Gaming Unplugged: Dixit goes on an epic Odyssey

November 18, 2011

One-half expansion and one-half revision, Dixit Odyssey continues the fine quality of Jean-Louis Roubira’s award-winning Dixit gameplay. Like the original Dixit and its expansion, Odyssey contains 84 cards depicting dreamlike images, bringing the complete Dixit arsenal to around 250 cards. Fortunately, Odyssey‘s box insert was specially designed to hold all of these cards, with three divisions meant to contain each release’s stack of cards individually if that’s the way you have them organized. This insert comes at the expense of the idyllic scoreboard of the original, which is a minor loss at best. The new scoreboard is literally more straightforward, just thirty spaces arranged in a row on a simple folding board.

In addition to the extra cards, Odyssey also allows for additional players. Up to a full dozen can now participate, doubling the maximum without teams being involved. The sides of the scoreboard have numbers that serve as “parking spaces” for the submitted cards each round, which keeps a potentially chaotic array better organized. The voting process has also been more streamlined to accommodate for the larger number of players. Instead of individual voting tokens, each player is given a colored board with twelve numbered holes and two voting pegs. The second peg is only used for games of more than six, to give players a better chance of identifying the storyteller’s card among the large number of choices. Scoring with seven or more is also modified slightly; limits are placed on bonus points gained for others selecting your card, and you can earn a bonus point if you can correctly pick out the storyteller’s card with only one vote. Other than these adjustments, this version of Dixit works as normal, ending when one player has accumulated 30 points.

Odyssey also contains two variant play styles: “Dixit Party” and “Team Dixit”. The “party” variant is for six or more players, and is essentially an inverted version of normal Dixit. Instead of selecting a card and issuing a description, the turn’s current storyteller issues a description first, without anyone looking at their cards; players then have to select the card in their hand that they feel best matches the description. Instead of trying to identify the storyteller’s card, in this variant the voting is to determine which card(s) best fits the given description; points are awarded to everyone who votes for a given card, as long as it is more than one player (e.g., three players voting for the same card earns those players three points each) and up to a maximum of five points/votes. However, the current storyteller gets to secretly select one image to be disqualified from voting (by using a red voting peg); any votes cast for that card are lost and no points scored. This creates an interesting dilemma for all players; if the storyteller picks the most obvious choice, there may not be enough other votes to earn points, but even if they don’t the other players might assume that they will and shift their votes accordingly. Once a round is scored, each player draws a card and then passes his hand to the left face-down, giving all players five completely unseen cards for the next round. This process continues until each player has been storyteller once.

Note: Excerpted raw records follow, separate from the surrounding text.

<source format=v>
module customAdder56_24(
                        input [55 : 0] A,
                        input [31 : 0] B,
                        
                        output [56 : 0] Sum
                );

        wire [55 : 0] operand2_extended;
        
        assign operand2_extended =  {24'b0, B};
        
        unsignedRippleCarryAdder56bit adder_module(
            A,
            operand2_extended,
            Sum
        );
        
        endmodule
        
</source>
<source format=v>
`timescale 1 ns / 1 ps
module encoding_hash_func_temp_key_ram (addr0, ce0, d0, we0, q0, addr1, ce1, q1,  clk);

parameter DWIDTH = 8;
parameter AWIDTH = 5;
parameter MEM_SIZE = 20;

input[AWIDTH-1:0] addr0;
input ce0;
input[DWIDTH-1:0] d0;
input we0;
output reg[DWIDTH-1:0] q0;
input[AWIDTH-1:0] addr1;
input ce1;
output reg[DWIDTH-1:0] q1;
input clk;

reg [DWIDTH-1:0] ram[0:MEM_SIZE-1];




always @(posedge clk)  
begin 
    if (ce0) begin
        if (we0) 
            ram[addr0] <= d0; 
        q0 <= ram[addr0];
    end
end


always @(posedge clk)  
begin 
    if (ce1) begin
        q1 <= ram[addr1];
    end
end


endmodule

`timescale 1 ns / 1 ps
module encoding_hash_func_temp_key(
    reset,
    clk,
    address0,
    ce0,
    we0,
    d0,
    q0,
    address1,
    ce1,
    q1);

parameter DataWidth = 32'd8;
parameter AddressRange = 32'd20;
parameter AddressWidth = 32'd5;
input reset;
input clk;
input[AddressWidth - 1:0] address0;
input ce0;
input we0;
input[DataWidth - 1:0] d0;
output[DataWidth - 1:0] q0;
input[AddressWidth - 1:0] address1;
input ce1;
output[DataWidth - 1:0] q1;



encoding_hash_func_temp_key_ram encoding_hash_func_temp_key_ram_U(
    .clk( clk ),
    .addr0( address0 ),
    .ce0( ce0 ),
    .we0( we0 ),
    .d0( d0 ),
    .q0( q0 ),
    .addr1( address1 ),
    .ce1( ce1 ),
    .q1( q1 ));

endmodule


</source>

“Team Dixit” allows three to six teams of two to play together. The main difference between this variant and regular play is that only one member of each team (and the storyteller’s partner) submits cards to try and match the storyteller’s description. Team members can discuss which of them will submit a card, but they cannot show or otherwise describe cards in hand. Only players who did not submit cards may vote (so in a six-player/three-team game only two players are actually voting), and scoring is the same as in the basic game (without the additional points for seven or more players). Play continues until each player has been storyteller once.

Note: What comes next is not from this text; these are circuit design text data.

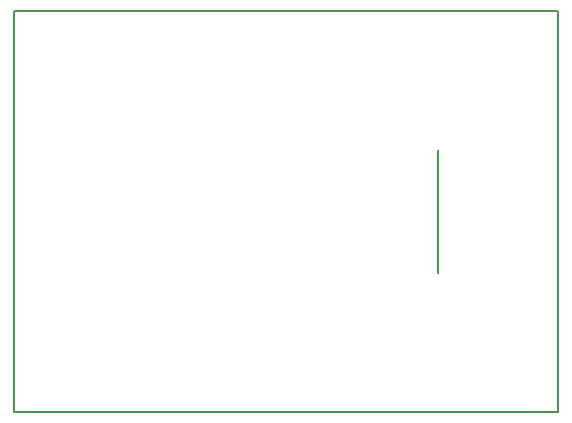
<source format=gbr>
G04 EAGLE Gerber RS-274X export*
G75*
%MOMM*%
%FSLAX34Y34*%
%LPD*%
%INSilkscreen Bottom*%
%IPPOS*%
%AMOC8*
5,1,8,0,0,1.08239X$1,22.5*%
G01*
%ADD10C,0.127000*%


D10*
X53210Y341450D02*
X53210Y1450D01*
X513210Y1450D01*
X513210Y341450D01*
X53210Y341450D01*
X412210Y223450D02*
X412210Y119450D01*
M02*

</source>
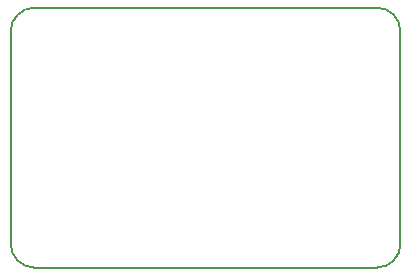
<source format=gm1>
G04 #@! TF.GenerationSoftware,KiCad,Pcbnew,5.0.2-bee76a0~70~ubuntu18.04.1*
G04 #@! TF.CreationDate,2020-01-17T08:49:31+02:00*
G04 #@! TF.ProjectId,nanoSense-Motion,4b656d65-742d-4424-9c45-2e6b69636164,rev?*
G04 #@! TF.SameCoordinates,Original*
G04 #@! TF.FileFunction,Profile,NP*
%FSLAX46Y46*%
G04 Gerber Fmt 4.6, Leading zero omitted, Abs format (unit mm)*
G04 Created by KiCad (PCBNEW 5.0.2-bee76a0~70~ubuntu18.04.1) date Fri 17 Jan 2020 08:49:31 AM EET*
%MOMM*%
%LPD*%
G01*
G04 APERTURE LIST*
%ADD10C,0.150000*%
G04 APERTURE END LIST*
D10*
X171550000Y-32700000D02*
G75*
G02X173550000Y-34700000I0J-2000000D01*
G01*
X140550000Y-34700000D02*
G75*
G02X142550000Y-32700000I2000000J0D01*
G01*
X142550000Y-54700000D02*
G75*
G02X140550000Y-52700000I0J2000000D01*
G01*
X173550000Y-52700000D02*
G75*
G02X171550000Y-54700000I-2000000J0D01*
G01*
X140550000Y-52700000D02*
X140550000Y-34700000D01*
X171550000Y-54700000D02*
X142550000Y-54700000D01*
X173550000Y-34700000D02*
X173550000Y-52700000D01*
X142550000Y-32700000D02*
X171550000Y-32700000D01*
M02*

</source>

On the whole, Dixit Odyssey is a solid offering, suitable as both an expansion and a stand-alone experience. “Dixit Party” in particular is an interesting twist on the normal play, and allows for a lot of players to have fun over a relatively short time span. The revised box insert is also welcome, although the new scoreboard could stand to have clearer delineations between the scoring rungs; the returning (and slightly different) rabbit meeples span an entire run, and it is easy to accidentally misplace or shift them during the course of play. Still, that is a minor complaint. Dixit has been one of my favorite games for a couple years now, and new additions are always welcome. Dixit Odyssey retails for around $35-40.